Saved data entries:
-*-

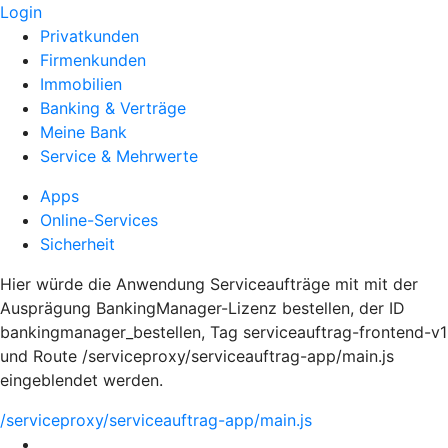
Login
Privatkunden
Firmenkunden
Immobilien
Banking & Verträge
Meine Bank
Service & Mehrwerte
Apps
Online-Services
Sicherheit
Hier würde die Anwendung Serviceaufträge mit mit der
Ausprägung BankingManager-Lizenz bestellen, der ID
bankingmanager_bestellen, Tag serviceauftrag-frontend-v1
und Route /serviceproxy/serviceauftrag-app/main.js
eingeblendet werden.
/serviceproxy/serviceauftrag-app/main.js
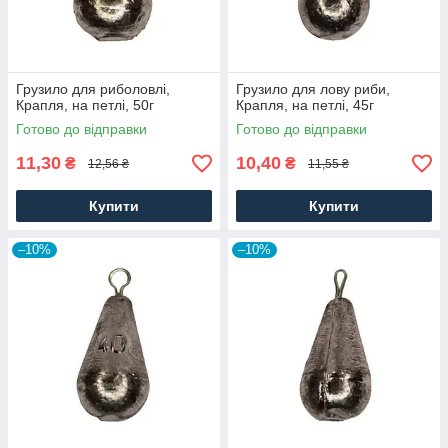
Грузило для риболовлі,
Грузило для лову риби,
Крапля, на петлі, 50г
Крапля, на петлі, 45г
Готово до відправки
Готово до відправки
11,30
10,40
₴
₴
12,56 ₴
11,55 ₴
Купити
Купити
–10%
–10%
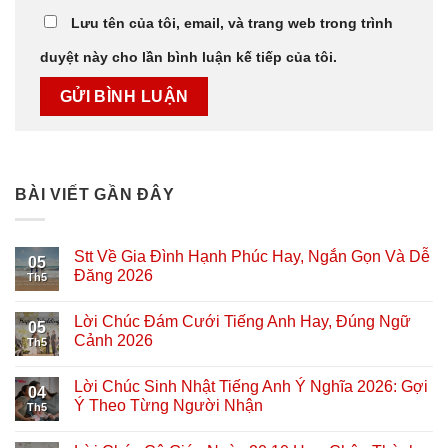
Lưu tên của tôi, email, và trang web trong trình
duyệt này cho lần bình luận kế tiếp của tôi.
BÀI VIẾT GẦN ĐÂY
Stt Về Gia Đình Hạnh Phúc Hay, Ngắn Gọn Và Dễ
05
Đăng 2026
Th5
Lời Chúc Đám Cưới Tiếng Anh Hay, Đúng Ngữ
05
Cảnh 2026
Th5
Lời Chúc Sinh Nhật Tiếng Anh Ý Nghĩa 2026: Gợi
04
Ý Theo Từng Người Nhận
Th5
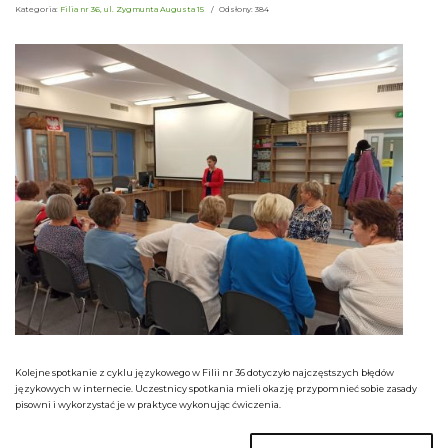
Kategoria:
Filia nr 36, ul. Zygmunta Augusta 15
Odsłony: 384
Kolejne spotkanie z cyklu językowego w Filii nr 36 dotyczyło najczęstszych błędów
językowych w internecie. Uczestnicy spotkania mieli okazję przypomnieć sobie zasady
pisowni i wykorzystać je w praktyce wykonując ćwiczenia.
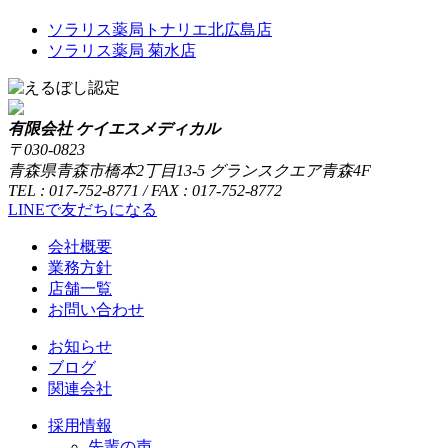
ソラリス薬局トナリエ北広島店
ソラリス薬局 菊水店
有限会社 ケイエスメディカル
〒030-0823
青森県青森市橋本2丁目13-5 グランスクエア青森4F
TEL : 017-752-8771 / FAX : 017-752-8772
LINEで友だちになる
会社概要
業務方針
店舗一覧
お問い合わせ
お知らせ
ブログ
関連会社
採用情報
先輩の声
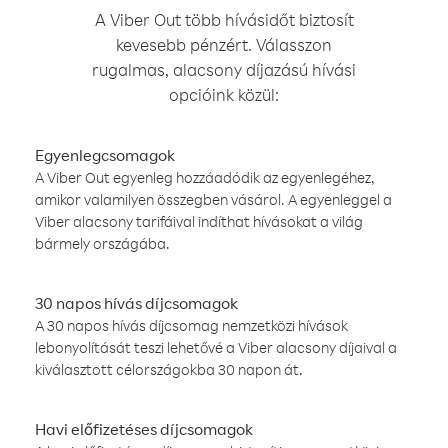
A Viber Out több hívásidőt biztosít
kevesebb pénzért. Válasszon
rugalmas, alacsony díjazású hívási
opcióink közül:
Egyenlegcsomagok
A Viber Out egyenleg hozzáadódik az egyenlegéhez,
amikor valamilyen összegben vásárol. A egyenleggel a
Viber alacsony tarifáival indíthat hívásokat a világ
bármely országába.
30 napos hívás díjcsomagok
A 30 napos hívás díjcsomag nemzetközi hívások
lebonyolítását teszi lehetővé a Viber alacsony díjaival a
kiválasztott célországokba 30 napon át.
Havi előfizetéses díjcsomagok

-*-

Each record above must be returned exactly as written, with its pictures omitted.

**Task response:**
Login
Privatkunden
Firmenkunden
Immobilien
Banking & Verträge
Meine Bank
Service & Mehrwerte
Apps
Online-Services
Sicherheit
Hier würde die Anwendung Serviceaufträge mit mit der
Ausprägung BankingManager-Lizenz bestellen, der ID
bankingmanager_bestellen, Tag serviceauftrag-frontend-v1
und Route /serviceproxy/serviceauftrag-app/main.js
eingeblendet werden.
/serviceproxy/serviceauftrag-app/main.js
Грузило для риболовлі,
Грузило для лову риби,
Крапля, на петлі, 50г
Крапля, на петлі, 45г
Готово до відправки
Готово до відправки
11,30
10,40
₴
₴
12,56 ₴
11,55 ₴
Купити
Купити
–10%
–10%
Lưu tên của tôi, email, và trang web trong trình
duyệt này cho lần bình luận kế tiếp của tôi.
BÀI VIẾT GẦN ĐÂY
Stt Về Gia Đình Hạnh Phúc Hay, Ngắn Gọn Và Dễ
05
Đăng 2026
Th5
Lời Chúc Đám Cưới Tiếng Anh Hay, Đúng Ngữ
05
Cảnh 2026
Th5
Lời Chúc Sinh Nhật Tiếng Anh Ý Nghĩa 2026: Gợi
04
Ý Theo Từng Người Nhận
Th5
Kategoria:
Filia nr 36, ul. Zygmunta Augusta 15
Odsłony: 384
Kolejne spotkanie z cyklu językowego w Filii nr 36 dotyczyło najczęstszych błędów
językowych w internecie. Uczestnicy spotkania mieli okazję przypomnieć sobie zasady
pisowni i wykorzystać je w praktyce wykonując ćwiczenia.
ソラリス薬局トナリエ北広島店
ソラリス薬局 菊水店
有限会社 ケイエスメディカル
〒030-0823
青森県青森市橋本2丁目13-5 グランスクエア青森4F
TEL : 017-752-8771 / FAX : 017-752-8772
LINEで友だちになる
会社概要
業務方針
店舗一覧
お問い合わせ
お知らせ
ブログ
関連会社
採用情報
先輩の声
A Viber Out több hívásidőt biztosít
kevesebb pénzért. Válasszon
rugalmas, alacsony díjazású hívási
opcióink közül:
Egyenlegcsomagok
A Viber Out egyenleg hozzáadódik az egyenlegéhez,
amikor valamilyen összegben vásárol. A egyenleggel a
Viber alacsony tarifáival indíthat hívásokat a világ
bármely országába.
30 napos hívás díjcsomagok
A 30 napos hívás díjcsomag nemzetközi hívások
lebonyolítását teszi lehetővé a Viber alacsony díjaival a
kiválasztott célországokba 30 napon át.
Havi előfizetéses díjcsomagok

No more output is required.